**任务说明**
将清单中从含有“scientific name: Halcyon albiventris”的那一行到含有“order: Asterales”的那一行原样重新抄写一遍，首尾两行都要包括。

**所给清单**
----
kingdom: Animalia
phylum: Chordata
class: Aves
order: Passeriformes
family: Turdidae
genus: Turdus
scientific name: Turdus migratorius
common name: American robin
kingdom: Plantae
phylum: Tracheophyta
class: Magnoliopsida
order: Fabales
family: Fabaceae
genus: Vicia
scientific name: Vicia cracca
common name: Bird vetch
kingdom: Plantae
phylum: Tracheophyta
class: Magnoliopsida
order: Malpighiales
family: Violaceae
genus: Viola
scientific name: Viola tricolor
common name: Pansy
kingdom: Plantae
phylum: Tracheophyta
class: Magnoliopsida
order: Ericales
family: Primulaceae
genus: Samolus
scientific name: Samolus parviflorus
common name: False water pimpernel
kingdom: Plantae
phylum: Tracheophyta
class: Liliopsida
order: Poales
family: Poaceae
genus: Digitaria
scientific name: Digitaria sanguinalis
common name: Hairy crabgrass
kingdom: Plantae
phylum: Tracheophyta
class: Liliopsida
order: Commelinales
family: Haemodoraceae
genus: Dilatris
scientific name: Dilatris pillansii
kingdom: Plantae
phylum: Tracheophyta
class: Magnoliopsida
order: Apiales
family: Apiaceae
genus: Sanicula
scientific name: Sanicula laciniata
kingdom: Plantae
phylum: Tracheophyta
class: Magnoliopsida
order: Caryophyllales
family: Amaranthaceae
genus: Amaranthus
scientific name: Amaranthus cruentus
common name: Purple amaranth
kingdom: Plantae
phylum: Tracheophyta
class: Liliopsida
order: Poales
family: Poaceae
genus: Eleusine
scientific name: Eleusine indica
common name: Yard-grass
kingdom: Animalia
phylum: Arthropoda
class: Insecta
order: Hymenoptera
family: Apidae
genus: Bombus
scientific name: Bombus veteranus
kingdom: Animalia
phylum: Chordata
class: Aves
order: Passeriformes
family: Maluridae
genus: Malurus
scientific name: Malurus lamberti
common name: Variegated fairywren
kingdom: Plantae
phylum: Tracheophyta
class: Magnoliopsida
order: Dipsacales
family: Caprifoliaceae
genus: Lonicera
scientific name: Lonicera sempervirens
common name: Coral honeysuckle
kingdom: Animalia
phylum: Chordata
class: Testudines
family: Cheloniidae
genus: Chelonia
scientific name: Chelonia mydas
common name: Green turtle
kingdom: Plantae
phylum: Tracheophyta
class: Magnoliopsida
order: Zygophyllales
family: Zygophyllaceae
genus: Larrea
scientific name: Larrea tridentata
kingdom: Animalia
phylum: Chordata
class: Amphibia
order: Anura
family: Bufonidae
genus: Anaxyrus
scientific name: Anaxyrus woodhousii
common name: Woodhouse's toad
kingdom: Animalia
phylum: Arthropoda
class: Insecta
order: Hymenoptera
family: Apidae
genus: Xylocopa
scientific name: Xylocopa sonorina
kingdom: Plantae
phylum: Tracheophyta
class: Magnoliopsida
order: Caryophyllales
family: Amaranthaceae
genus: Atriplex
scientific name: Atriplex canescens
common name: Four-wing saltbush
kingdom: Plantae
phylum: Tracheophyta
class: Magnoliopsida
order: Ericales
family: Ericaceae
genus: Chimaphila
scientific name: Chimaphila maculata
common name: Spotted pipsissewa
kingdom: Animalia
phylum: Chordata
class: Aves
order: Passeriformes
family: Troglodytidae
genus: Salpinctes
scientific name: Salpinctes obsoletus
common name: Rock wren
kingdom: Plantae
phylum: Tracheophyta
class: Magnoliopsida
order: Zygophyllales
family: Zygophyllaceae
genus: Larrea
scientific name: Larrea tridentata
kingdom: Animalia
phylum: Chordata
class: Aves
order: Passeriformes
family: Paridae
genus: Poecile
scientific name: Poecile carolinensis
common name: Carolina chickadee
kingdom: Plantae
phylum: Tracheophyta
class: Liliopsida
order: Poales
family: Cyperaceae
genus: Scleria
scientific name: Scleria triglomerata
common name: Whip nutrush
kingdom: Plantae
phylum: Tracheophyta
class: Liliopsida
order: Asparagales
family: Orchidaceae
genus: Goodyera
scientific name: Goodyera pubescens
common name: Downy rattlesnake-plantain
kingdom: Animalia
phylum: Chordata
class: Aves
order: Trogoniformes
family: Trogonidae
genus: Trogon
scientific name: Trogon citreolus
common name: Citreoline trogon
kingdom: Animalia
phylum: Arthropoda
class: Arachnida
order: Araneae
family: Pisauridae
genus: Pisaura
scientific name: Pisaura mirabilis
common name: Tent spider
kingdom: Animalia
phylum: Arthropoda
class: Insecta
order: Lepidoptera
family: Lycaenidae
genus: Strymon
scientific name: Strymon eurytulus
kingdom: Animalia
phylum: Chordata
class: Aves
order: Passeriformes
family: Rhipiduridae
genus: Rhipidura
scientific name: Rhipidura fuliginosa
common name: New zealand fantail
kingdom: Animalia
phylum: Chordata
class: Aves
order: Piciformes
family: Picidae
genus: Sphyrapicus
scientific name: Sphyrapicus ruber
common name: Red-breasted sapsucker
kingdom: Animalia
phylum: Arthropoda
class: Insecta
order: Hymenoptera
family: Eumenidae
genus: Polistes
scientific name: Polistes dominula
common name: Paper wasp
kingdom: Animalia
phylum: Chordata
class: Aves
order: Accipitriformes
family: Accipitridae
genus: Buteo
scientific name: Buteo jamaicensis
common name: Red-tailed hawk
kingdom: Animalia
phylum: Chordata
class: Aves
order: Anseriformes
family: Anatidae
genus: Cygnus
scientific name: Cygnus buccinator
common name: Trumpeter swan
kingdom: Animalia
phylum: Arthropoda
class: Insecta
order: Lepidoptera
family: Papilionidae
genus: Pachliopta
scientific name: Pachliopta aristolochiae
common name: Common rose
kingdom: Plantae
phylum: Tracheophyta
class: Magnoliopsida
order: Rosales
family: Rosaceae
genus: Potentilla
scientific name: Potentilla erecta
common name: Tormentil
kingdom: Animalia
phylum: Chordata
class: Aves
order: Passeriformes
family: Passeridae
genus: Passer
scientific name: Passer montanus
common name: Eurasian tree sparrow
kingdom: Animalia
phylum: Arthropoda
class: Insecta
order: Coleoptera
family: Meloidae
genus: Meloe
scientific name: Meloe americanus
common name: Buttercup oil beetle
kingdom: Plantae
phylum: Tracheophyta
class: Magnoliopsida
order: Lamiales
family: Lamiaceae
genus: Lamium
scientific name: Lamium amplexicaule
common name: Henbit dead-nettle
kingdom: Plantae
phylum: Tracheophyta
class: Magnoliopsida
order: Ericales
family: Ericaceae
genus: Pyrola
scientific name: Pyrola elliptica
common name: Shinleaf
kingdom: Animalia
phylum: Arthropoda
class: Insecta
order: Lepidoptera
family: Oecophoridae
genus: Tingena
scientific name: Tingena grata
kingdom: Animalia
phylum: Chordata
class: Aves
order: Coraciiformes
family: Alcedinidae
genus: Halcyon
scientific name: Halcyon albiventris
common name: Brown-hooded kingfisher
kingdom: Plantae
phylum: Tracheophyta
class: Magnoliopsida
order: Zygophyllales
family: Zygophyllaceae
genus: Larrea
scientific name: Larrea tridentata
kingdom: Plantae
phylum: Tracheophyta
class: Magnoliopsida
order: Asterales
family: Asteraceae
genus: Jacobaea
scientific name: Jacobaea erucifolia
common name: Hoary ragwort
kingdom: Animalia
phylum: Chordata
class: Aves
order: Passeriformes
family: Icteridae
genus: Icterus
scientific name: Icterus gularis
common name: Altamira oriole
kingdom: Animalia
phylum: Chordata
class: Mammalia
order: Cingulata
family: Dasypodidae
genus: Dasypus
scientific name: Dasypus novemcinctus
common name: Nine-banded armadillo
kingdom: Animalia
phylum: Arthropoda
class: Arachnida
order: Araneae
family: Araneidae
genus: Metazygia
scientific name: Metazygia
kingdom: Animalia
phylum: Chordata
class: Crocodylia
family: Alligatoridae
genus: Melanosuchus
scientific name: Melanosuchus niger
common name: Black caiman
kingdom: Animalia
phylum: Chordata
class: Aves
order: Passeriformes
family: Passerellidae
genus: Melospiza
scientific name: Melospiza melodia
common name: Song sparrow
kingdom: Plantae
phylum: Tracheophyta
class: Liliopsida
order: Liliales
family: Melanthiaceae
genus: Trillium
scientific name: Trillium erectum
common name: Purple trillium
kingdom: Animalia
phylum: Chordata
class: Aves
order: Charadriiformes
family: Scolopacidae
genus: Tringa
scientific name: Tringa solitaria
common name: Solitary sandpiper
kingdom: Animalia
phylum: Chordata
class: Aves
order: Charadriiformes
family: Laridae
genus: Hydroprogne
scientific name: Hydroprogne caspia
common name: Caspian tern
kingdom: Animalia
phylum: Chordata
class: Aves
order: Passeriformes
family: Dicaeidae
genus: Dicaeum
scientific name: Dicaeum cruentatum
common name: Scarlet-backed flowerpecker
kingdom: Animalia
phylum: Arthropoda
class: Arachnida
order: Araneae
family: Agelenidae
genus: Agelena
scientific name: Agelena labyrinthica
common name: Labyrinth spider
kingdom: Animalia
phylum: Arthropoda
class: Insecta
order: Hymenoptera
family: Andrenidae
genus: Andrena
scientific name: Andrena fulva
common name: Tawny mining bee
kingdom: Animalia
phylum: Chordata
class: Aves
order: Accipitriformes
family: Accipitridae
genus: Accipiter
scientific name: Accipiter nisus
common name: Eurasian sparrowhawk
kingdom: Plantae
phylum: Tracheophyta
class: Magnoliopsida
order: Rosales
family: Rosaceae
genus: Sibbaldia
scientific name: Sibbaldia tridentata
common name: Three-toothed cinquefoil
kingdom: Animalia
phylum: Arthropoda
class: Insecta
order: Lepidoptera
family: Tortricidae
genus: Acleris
----
**最终结果**
scientific name: Halcyon albiventris
common name: Brown-hooded kingfisher
kingdom: Plantae
phylum: Tracheophyta
class: Magnoliopsida
order: Zygophyllales
family: Zygophyllaceae
genus: Larrea
scientific name: Larrea tridentata
kingdom: Plantae
phylum: Tracheophyta
class: Magnoliopsida
order: Asterales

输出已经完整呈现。